I simultaneously agree and disagree with this statement. Yes, in the larger scheme of the world, this milestone is completely meaningless. The world, at large, has not been made better or worse by the existence of The Simpsons. Although the show has provided generations of people the world over with entertainment and sometimes even food for thought, it has not prevented wars or cured famine.

On the other hand, the milestone The Simpsons are setting is likely never going to be broken again by another animated show. (But wait, you say. “What about the 3D animated shows will get in the future? Those could be good and run for a long time!” Face it, The Simpsons will probably just get the 3D treatment and keep going.) Or any other show, for that matter. Seriously, who wants to see Grey’s Anatomy go on for 500 episodes?
So in a way I felt the makers of The Simpsons (Matt Groening, I am looking at you) should not toss aside this event as willy-nilly as this subtitle implied. Sure, irreverence is healthy and needed sometimes, but you are also allowed to celebrate when something truly groundbreaking happens.

To be fair, the opening of the 499th episode featured the characters of The Simpsons celebrating the “milestone” and Moe quipped about the premature celebration, saying “Fox ain’t doing this again.”
Maybe this was the only way to deal with a record-breaking event by the Simpsons‘ creators. In this day and age, too many things get hyped beyond reasonable expectation, everything is supposed to be “The Next Big Thing”, even every single episode of television (thank HBO for this development). When the hyped product eventually arrives, almost everyone ends up disappointed. So it seems a clever strategy to take the wind out of the “It’s the 500th episode of The Simpsons, ZOMG!” early.
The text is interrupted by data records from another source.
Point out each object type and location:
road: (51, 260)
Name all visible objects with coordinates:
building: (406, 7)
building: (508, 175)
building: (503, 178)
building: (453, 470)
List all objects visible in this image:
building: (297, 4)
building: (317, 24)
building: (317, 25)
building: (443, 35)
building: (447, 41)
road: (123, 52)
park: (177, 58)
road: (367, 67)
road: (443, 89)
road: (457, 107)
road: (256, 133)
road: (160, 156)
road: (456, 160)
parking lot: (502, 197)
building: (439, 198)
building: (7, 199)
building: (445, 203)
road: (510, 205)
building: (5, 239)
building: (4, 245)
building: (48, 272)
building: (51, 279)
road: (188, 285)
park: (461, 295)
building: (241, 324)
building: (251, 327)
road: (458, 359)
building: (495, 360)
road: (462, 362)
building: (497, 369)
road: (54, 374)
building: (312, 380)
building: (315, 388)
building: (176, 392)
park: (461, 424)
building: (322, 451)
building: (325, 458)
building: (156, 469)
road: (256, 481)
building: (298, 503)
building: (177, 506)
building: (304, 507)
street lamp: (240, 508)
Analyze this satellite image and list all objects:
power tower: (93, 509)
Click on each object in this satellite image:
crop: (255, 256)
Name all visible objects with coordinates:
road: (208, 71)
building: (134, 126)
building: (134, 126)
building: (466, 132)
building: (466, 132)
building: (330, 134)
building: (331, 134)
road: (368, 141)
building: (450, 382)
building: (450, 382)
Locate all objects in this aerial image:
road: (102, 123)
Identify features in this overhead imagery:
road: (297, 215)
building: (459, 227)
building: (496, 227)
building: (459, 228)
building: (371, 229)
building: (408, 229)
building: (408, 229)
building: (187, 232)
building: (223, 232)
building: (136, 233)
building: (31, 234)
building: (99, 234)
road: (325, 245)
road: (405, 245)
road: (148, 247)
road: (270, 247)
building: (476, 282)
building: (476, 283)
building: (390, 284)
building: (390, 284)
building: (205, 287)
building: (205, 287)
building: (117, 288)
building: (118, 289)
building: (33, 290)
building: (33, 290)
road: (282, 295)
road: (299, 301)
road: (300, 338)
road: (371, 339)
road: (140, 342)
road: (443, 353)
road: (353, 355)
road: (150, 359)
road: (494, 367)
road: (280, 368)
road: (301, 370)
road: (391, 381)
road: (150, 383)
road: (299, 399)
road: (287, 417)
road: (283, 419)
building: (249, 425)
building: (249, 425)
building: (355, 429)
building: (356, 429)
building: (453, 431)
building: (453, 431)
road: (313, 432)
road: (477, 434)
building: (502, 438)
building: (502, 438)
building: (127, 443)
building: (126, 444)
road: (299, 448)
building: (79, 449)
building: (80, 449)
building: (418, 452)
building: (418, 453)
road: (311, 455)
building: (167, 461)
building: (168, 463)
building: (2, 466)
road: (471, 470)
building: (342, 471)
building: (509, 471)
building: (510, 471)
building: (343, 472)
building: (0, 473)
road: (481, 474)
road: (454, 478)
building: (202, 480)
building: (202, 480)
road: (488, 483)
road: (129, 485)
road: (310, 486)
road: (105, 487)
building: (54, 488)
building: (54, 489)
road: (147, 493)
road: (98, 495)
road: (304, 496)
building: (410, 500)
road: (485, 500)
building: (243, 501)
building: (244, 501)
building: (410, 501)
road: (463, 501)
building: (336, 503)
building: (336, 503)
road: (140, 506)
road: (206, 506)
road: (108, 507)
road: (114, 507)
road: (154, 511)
There is no denying the show as a whole has lost its subversive edge over the years and is reveling in its own “If you don’t get this, you’re just not cool enough”, smug humor. This 23rd season in particular has featured some of the worst episodes I can recall in the entire show’s history (and yes, I have seen all 500 episodes, thank you very much). Episode 12, “Moe Goes from Rags to Riches”, was a pain to get through and not remotely funny. My disbelief is always suspended when I watch The Simpsons (how else do you process them not getting older?), but this episode stretched my suspension so thin, it snapped in the end and I just tuned out.
And what was with the “A Show Too Short Story” at the end of Episode 11, “The D’oh-cial Network”? The episode had basically ripped off The Social Network (a year too late) and made sufficient fun of it, but I am sure there would have been two more minutes of jokes in there somewhere to prevent the unnecessary, slightly Treehouse of Horror-esque, Poe’s The Raven-esque epilog.

 

At the end of the day I don’t know what to make of The Simpsons anymore. I never miss an episode, but it has been a long time since one has really excited or entertained me more than any other programming. Sure, the show is a staple and I can’t very well imagine Fox’s “Animation Domination” without it. My childhood and teenage memories are just as entangled in The Simpsons as everyone else’s (I played the Simpsons game on my GameBoy, for crying out loud!). But lately I get the feeling we are holding on to Homer, Marge, Barr, Lisa, Maggie and Co. out of pure nostalgia and maybe it’s time we let them go and find a new home.
Wait, was that the subtle message we were supposed to get from Episode 500? Matt Groening, have you done it again?